Exercise prompt —
Starting at the line that has "les racines et" in the data below and ending after the line that has "mmes dits nobles, causèrent", write those lines out again with "ROUGEMONT" changed to "ROCHEFORT" and nothing else altered.

+ + +

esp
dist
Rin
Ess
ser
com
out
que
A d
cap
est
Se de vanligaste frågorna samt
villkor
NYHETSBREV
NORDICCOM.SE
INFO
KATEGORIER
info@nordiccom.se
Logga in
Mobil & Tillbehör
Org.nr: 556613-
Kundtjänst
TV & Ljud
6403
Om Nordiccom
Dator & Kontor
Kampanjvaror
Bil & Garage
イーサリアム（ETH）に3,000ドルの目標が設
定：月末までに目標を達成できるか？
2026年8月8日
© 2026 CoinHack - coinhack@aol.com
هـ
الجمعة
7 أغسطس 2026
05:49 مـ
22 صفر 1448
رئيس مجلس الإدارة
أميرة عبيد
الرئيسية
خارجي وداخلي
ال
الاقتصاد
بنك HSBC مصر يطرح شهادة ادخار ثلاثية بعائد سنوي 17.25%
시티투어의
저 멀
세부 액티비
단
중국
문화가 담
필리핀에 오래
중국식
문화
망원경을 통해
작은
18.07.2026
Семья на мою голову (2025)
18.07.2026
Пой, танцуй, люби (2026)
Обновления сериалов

+ + +

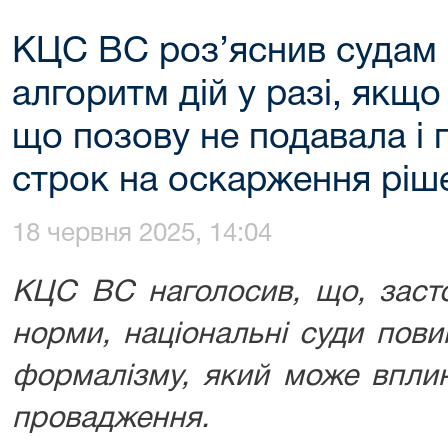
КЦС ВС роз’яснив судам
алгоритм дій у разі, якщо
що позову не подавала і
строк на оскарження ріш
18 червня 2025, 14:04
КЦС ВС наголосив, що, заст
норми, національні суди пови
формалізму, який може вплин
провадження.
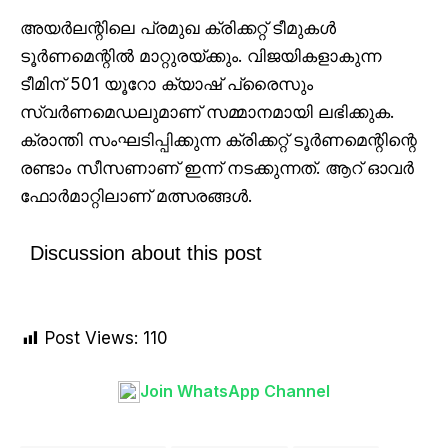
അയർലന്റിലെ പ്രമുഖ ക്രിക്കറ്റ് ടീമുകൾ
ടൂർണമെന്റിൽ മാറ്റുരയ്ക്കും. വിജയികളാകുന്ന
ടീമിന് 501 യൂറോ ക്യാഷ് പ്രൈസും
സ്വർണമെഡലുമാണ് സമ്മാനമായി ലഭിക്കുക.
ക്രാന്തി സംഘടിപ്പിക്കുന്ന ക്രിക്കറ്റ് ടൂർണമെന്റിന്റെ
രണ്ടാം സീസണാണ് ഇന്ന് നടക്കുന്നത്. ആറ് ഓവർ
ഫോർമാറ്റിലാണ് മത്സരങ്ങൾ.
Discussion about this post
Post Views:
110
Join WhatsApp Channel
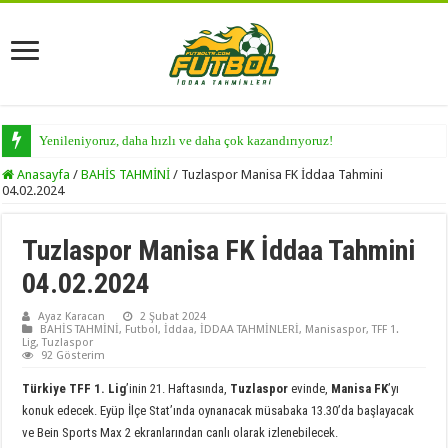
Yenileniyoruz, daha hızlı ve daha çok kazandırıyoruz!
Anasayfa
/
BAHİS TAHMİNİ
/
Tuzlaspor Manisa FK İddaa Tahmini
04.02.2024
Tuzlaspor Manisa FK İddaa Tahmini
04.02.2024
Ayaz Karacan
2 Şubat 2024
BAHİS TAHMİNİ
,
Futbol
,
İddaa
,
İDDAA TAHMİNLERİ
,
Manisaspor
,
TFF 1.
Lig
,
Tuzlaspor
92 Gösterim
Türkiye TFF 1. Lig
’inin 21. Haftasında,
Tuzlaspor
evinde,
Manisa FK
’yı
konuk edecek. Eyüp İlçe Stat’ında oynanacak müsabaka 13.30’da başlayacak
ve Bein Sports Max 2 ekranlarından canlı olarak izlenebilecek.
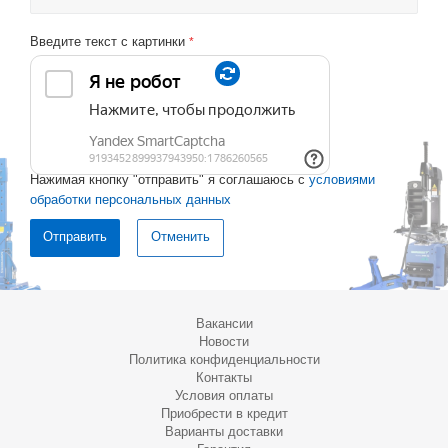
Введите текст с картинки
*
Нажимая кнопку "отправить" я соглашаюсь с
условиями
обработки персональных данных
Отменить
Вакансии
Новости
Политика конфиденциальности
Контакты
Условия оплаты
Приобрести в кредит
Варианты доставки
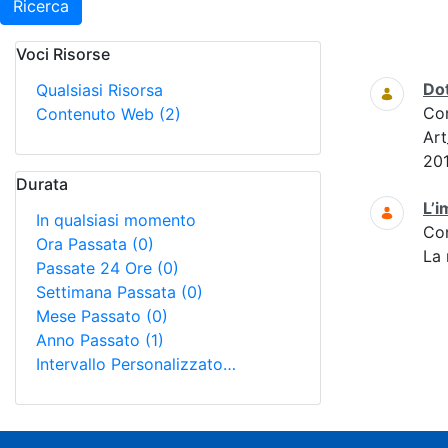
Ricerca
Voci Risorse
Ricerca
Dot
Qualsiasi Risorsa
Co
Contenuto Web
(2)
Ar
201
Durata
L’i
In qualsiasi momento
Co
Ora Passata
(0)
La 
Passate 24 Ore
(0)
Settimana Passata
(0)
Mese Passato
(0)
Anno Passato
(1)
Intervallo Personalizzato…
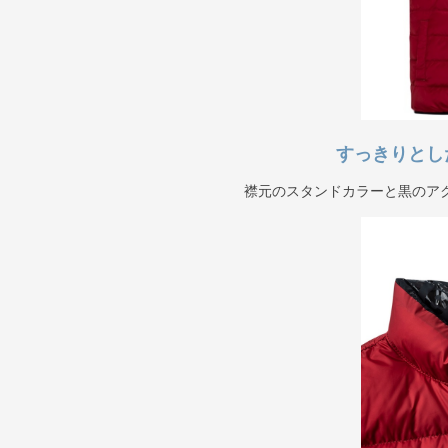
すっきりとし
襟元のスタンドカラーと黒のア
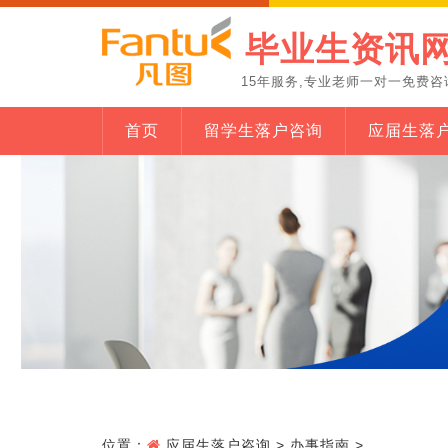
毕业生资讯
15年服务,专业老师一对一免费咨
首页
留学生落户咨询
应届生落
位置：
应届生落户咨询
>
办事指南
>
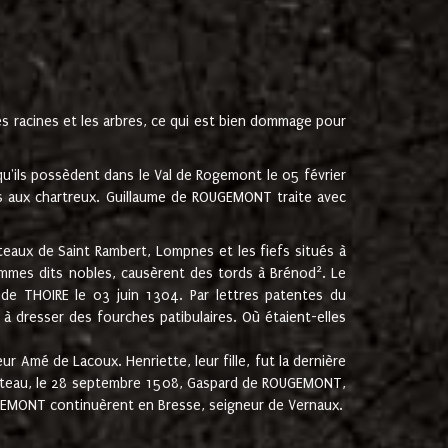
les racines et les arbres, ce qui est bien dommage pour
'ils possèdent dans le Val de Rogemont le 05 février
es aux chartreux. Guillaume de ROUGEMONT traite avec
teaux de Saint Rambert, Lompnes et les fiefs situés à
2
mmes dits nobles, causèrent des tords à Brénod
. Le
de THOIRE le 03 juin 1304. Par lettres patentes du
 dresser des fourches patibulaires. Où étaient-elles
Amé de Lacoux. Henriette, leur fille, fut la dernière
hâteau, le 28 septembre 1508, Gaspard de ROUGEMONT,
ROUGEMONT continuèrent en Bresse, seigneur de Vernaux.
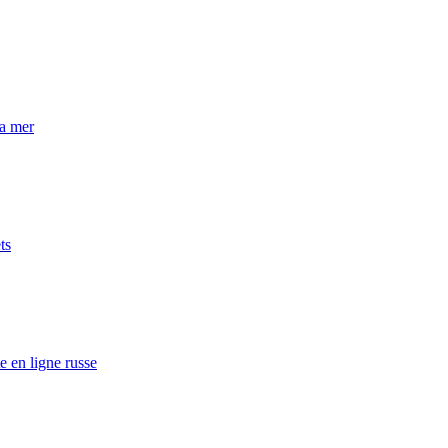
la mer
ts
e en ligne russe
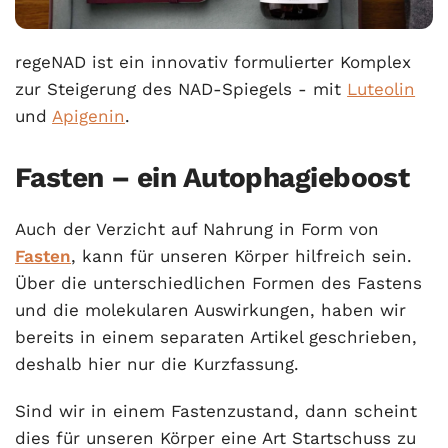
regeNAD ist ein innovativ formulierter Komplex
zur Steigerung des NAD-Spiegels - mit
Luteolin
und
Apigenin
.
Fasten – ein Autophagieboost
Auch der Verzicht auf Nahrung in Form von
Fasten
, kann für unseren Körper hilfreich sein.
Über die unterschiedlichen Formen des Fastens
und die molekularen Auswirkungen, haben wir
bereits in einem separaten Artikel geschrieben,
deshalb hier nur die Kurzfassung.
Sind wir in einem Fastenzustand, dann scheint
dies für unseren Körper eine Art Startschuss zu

+ + +

Output —
les racines et les arbres, ce qui est bien dommage pour
'ils possèdent dans le Val de Rogemont le 05 février
es aux chartreux. Guillaume de ROCHEFORT traite avec
teaux de Saint Rambert, Lompnes et les fiefs situés à
2
mmes dits nobles, causèrent des tords à Brénod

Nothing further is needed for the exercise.